No fim, o que queria dizer é que o feminismo mudou minha forma de me relacionar com minha mãe, mas que foi preciso que esse feminismo mudasse a si mesmo antes de tudo. Que ele se tornasse interseccional. Inclusive, que ele fizesse o caminho de volta pra casa, que se voltasse um pouco para o espaço doméstico, quando durante toda a sua história o que ele queria era ir para o espaço público. Minha mãe não foi uma mulher que precisou ficar longe enquanto eu crescia, caso de milhares de outras, cuidando dos filhos dos outros. Mas ela sacrificou muita coisa por outras pessoas e também por mim e durante parte da minha militância ela ficou esquecida.
Meu objetivo aqui não é apontar caminhos, nem em uma direção nem em outra. Não é louvar de forma acrítica o trabalho doméstico e a maternagem como atividades primordiais da mulher, como se esse sacrifício fosse natural e maravilhoso, nem dizer que o ideal é que as mulheres tenham profissão e que a mulher que fica em casa é escravizada e vítima sempre. Os tempos mudaram. Há mudanças e fissuras e há permanências, estruturas. O que quero dizer é que nem todas já podem escolher, e que precisamos visibilizar o trabalho doméstico dentro do feminismo, sem demonizá-lo nem louvá-lo.
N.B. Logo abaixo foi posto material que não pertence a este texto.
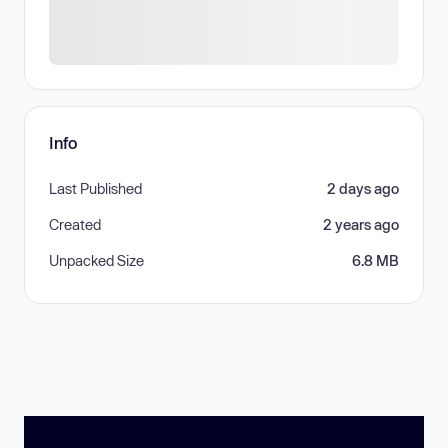
Info
Last Published
2 days ago
Created
2 years ago
Unpacked Size
6.8 MB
Precisamos falar sobre trabalho doméstico coletivizado, seja o cuidado com as crianças, seja com a alimentação e a limpeza. Precisamos falar sobre trabalho doméstico e questões raciais. Sobre a divisão igualitária de tarefas entre homens e mulheres, pais e mães, e além, porque a família não pode dar conta de tudo. Sobre qual mulher avança e qual mulher fica pra trás. Sobre a feminista e suas relações com sua mãe e com a trabalhadora doméstica que trabalha em sua casa.
Que o feminismo permita às mulheres amar a admirar as mulheres ao seu redor como eu aprendi a amar e a admirar minha mãe e mulheres como minha mãe, em toda a sua complexidade e simplicidade, força e beleza. E, mais do que isso, a serem justas umas com as outras e a lutar pelo direito de todas, porque o feminismo é afeto, mas é mais do que isso: é a busca e a realização de direitos e de justiça.
*Vanessa Fogaça Prateano é jornalista, mestranda em Estudos de Gênero, estudante de Direito e feminista.